Problem description: Word for word, copy out every line of the records, omitting each picture.

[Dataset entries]
★ ★ ★ ★ ★
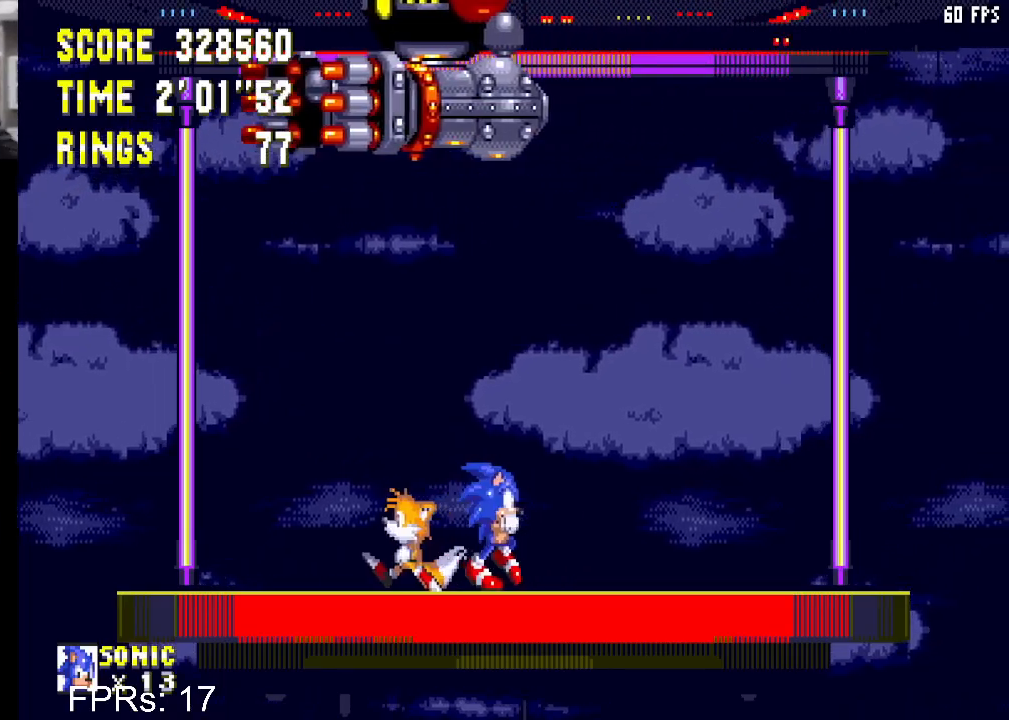
{"buttons": ["DPAD_LEFT"], "left_stick": "center", "right_stick": "center", "events": [[217, "DPAD_RIGHT", "up"], [250, "DPAD_LEFT", "down"]]}
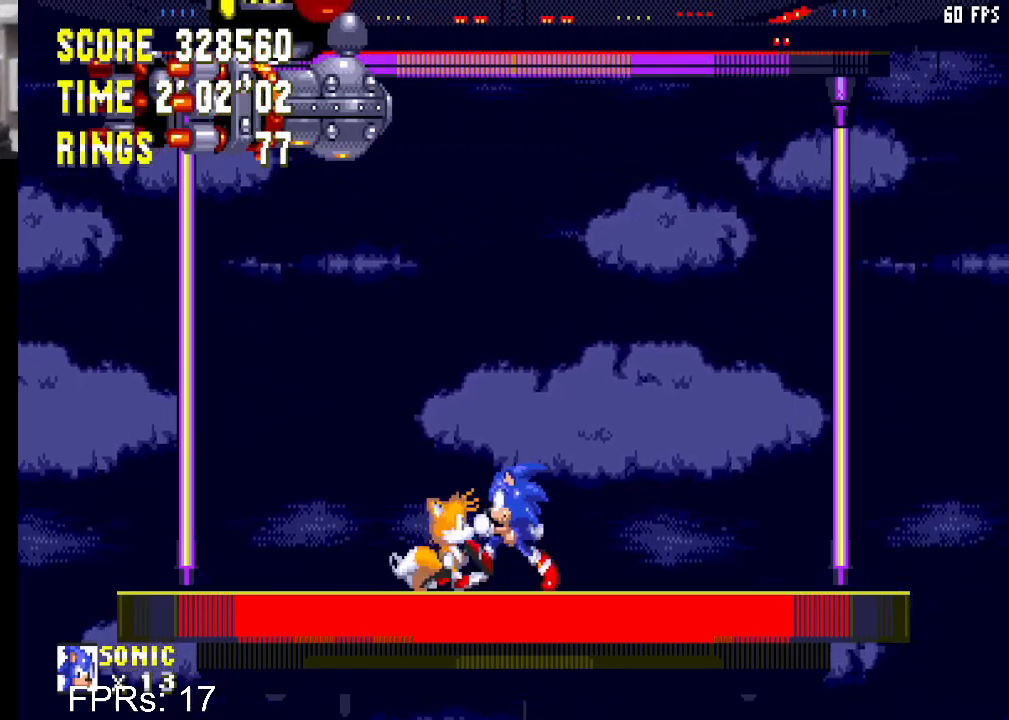
{"buttons": ["DPAD_LEFT"], "left_stick": "center", "right_stick": "center", "events": [[100, "DPAD_LEFT", "up"], [450, "DPAD_LEFT", "down"]]}
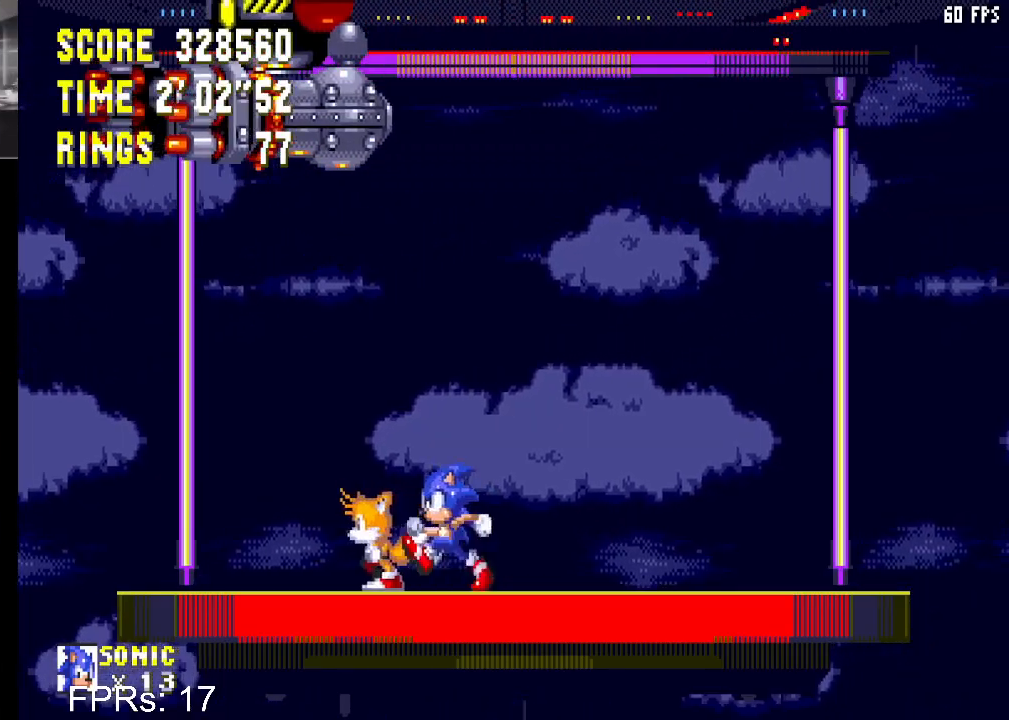
{"buttons": ["DPAD_RIGHT"], "left_stick": "center", "right_stick": "center", "events": [[17, "CROSS", "down"], [217, "CROSS", "up"], [267, "CROSS", "down"], [300, "DPAD_LEFT", "up"], [367, "DPAD_RIGHT", "down"], [467, "CROSS", "up"]]}
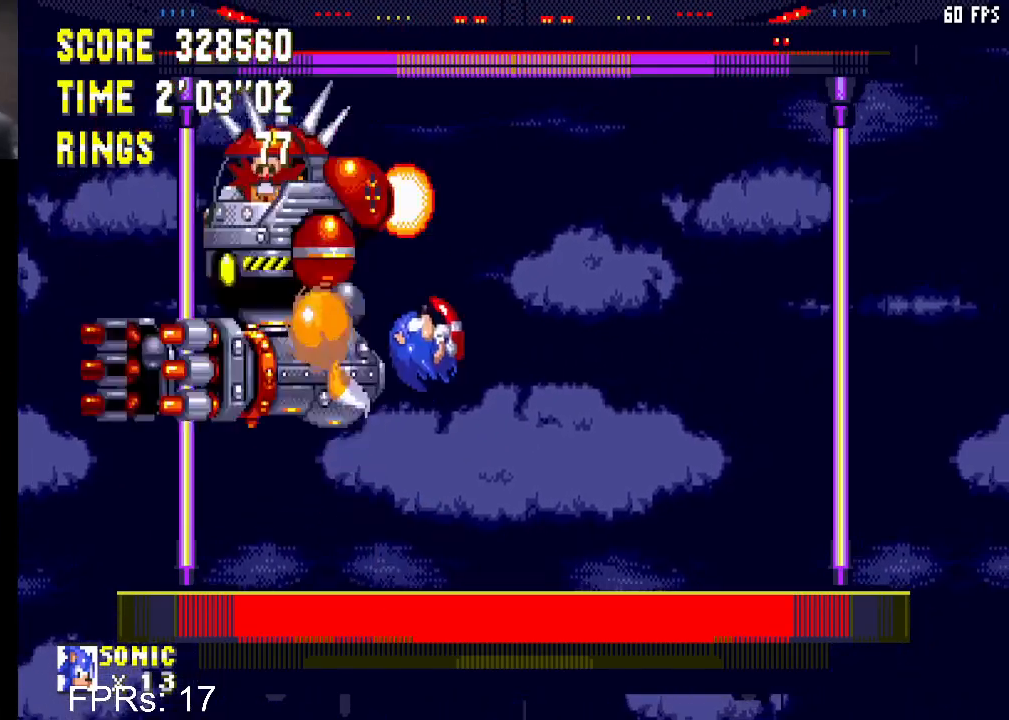
{"buttons": ["DPAD_LEFT"], "left_stick": "center", "right_stick": "center", "events": [[17, "DPAD_RIGHT", "up"], [267, "DPAD_LEFT", "down"], [400, "CROSS", "down"], [467, "CROSS", "up"]]}
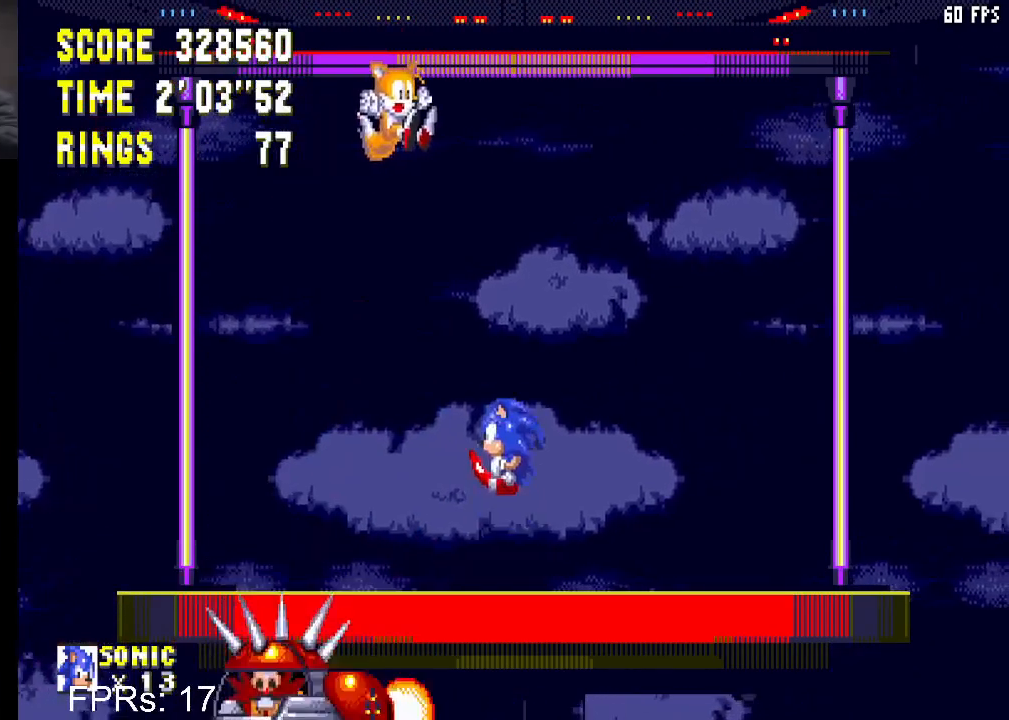
{"buttons": ["CROSS"], "left_stick": "center", "right_stick": "center", "events": [[133, "DPAD_LEFT", "up"], [250, "DPAD_LEFT", "down"], [417, "DPAD_LEFT", "up"], [500, "CROSS", "down"]]}
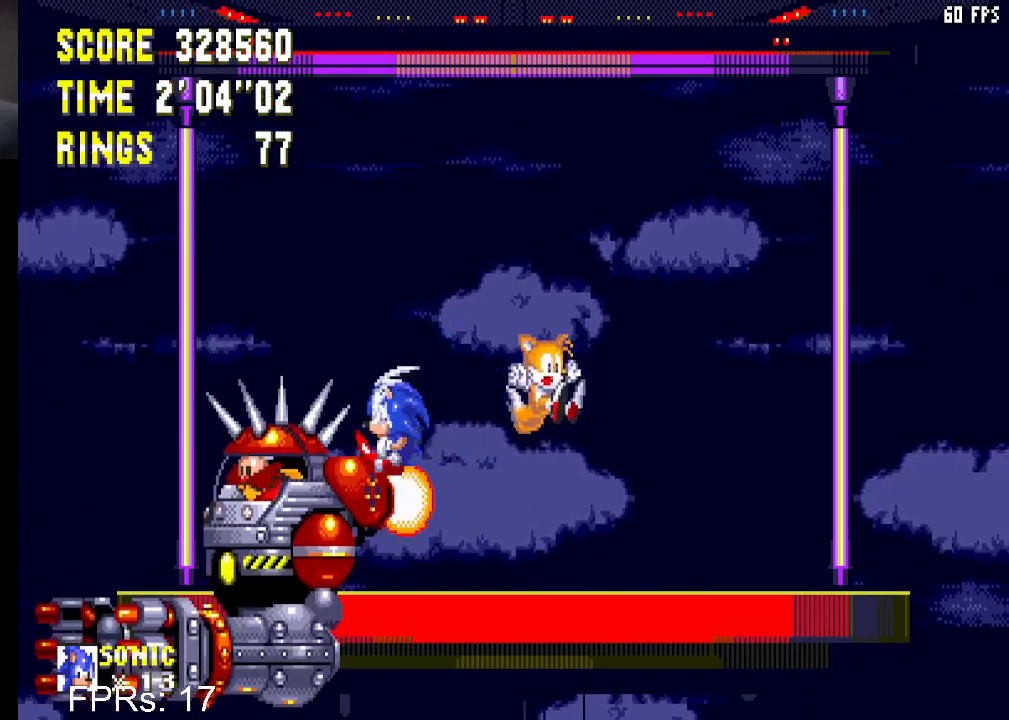
{"buttons": [], "left_stick": "center", "right_stick": "center", "events": [[217, "CROSS", "up"]]}
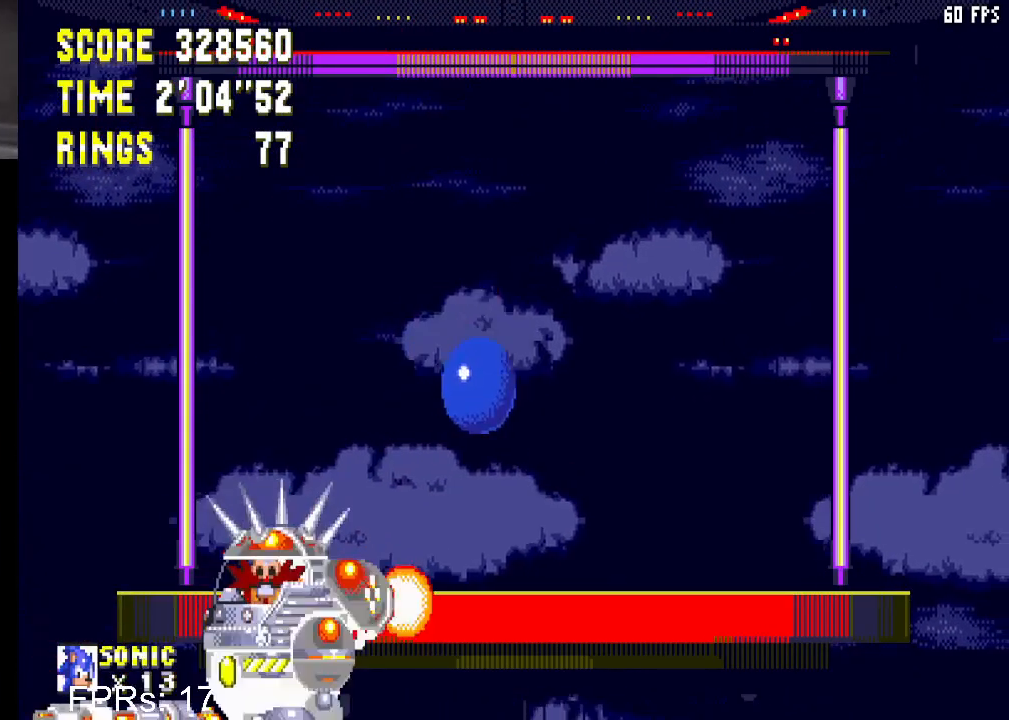
{"buttons": ["DPAD_LEFT"], "left_stick": "center", "right_stick": "center", "events": [[400, "DPAD_LEFT", "down"], [417, "CROSS", "down"], [483, "CROSS", "up"]]}
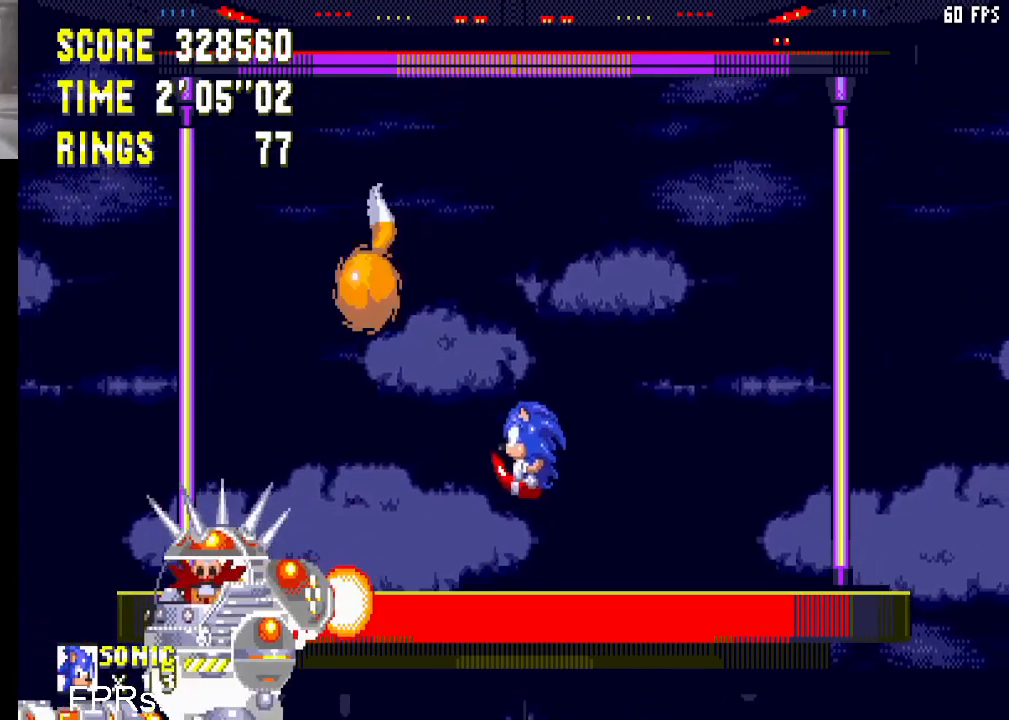
{"buttons": [], "left_stick": "center", "right_stick": "center", "events": [[433, "DPAD_LEFT", "up"]]}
★ ★ ★ ★ ★
Task response:
{"buttons": ["DPAD_LEFT"], "left_stick": "center", "right_stick": "center", "events": [[217, "DPAD_RIGHT", "up"], [250, "DPAD_LEFT", "down"]]}
{"buttons": ["DPAD_LEFT"], "left_stick": "center", "right_stick": "center", "events": [[100, "DPAD_LEFT", "up"], [450, "DPAD_LEFT", "down"]]}
{"buttons": ["DPAD_RIGHT"], "left_stick": "center", "right_stick": "center", "events": [[17, "CROSS", "down"], [217, "CROSS", "up"], [267, "CROSS", "down"], [300, "DPAD_LEFT", "up"], [367, "DPAD_RIGHT", "down"], [467, "CROSS", "up"]]}
{"buttons": ["DPAD_LEFT"], "left_stick": "center", "right_stick": "center", "events": [[17, "DPAD_RIGHT", "up"], [267, "DPAD_LEFT", "down"], [400, "CROSS", "down"], [467, "CROSS", "up"]]}
{"buttons": ["CROSS"], "left_stick": "center", "right_stick": "center", "events": [[133, "DPAD_LEFT", "up"], [250, "DPAD_LEFT", "down"], [417, "DPAD_LEFT", "up"], [500, "CROSS", "down"]]}
{"buttons": [], "left_stick": "center", "right_stick": "center", "events": [[217, "CROSS", "up"]]}
{"buttons": ["DPAD_LEFT"], "left_stick": "center", "right_stick": "center", "events": [[400, "DPAD_LEFT", "down"], [417, "CROSS", "down"], [483, "CROSS", "up"]]}
{"buttons": [], "left_stick": "center", "right_stick": "center", "events": [[433, "DPAD_LEFT", "up"]]}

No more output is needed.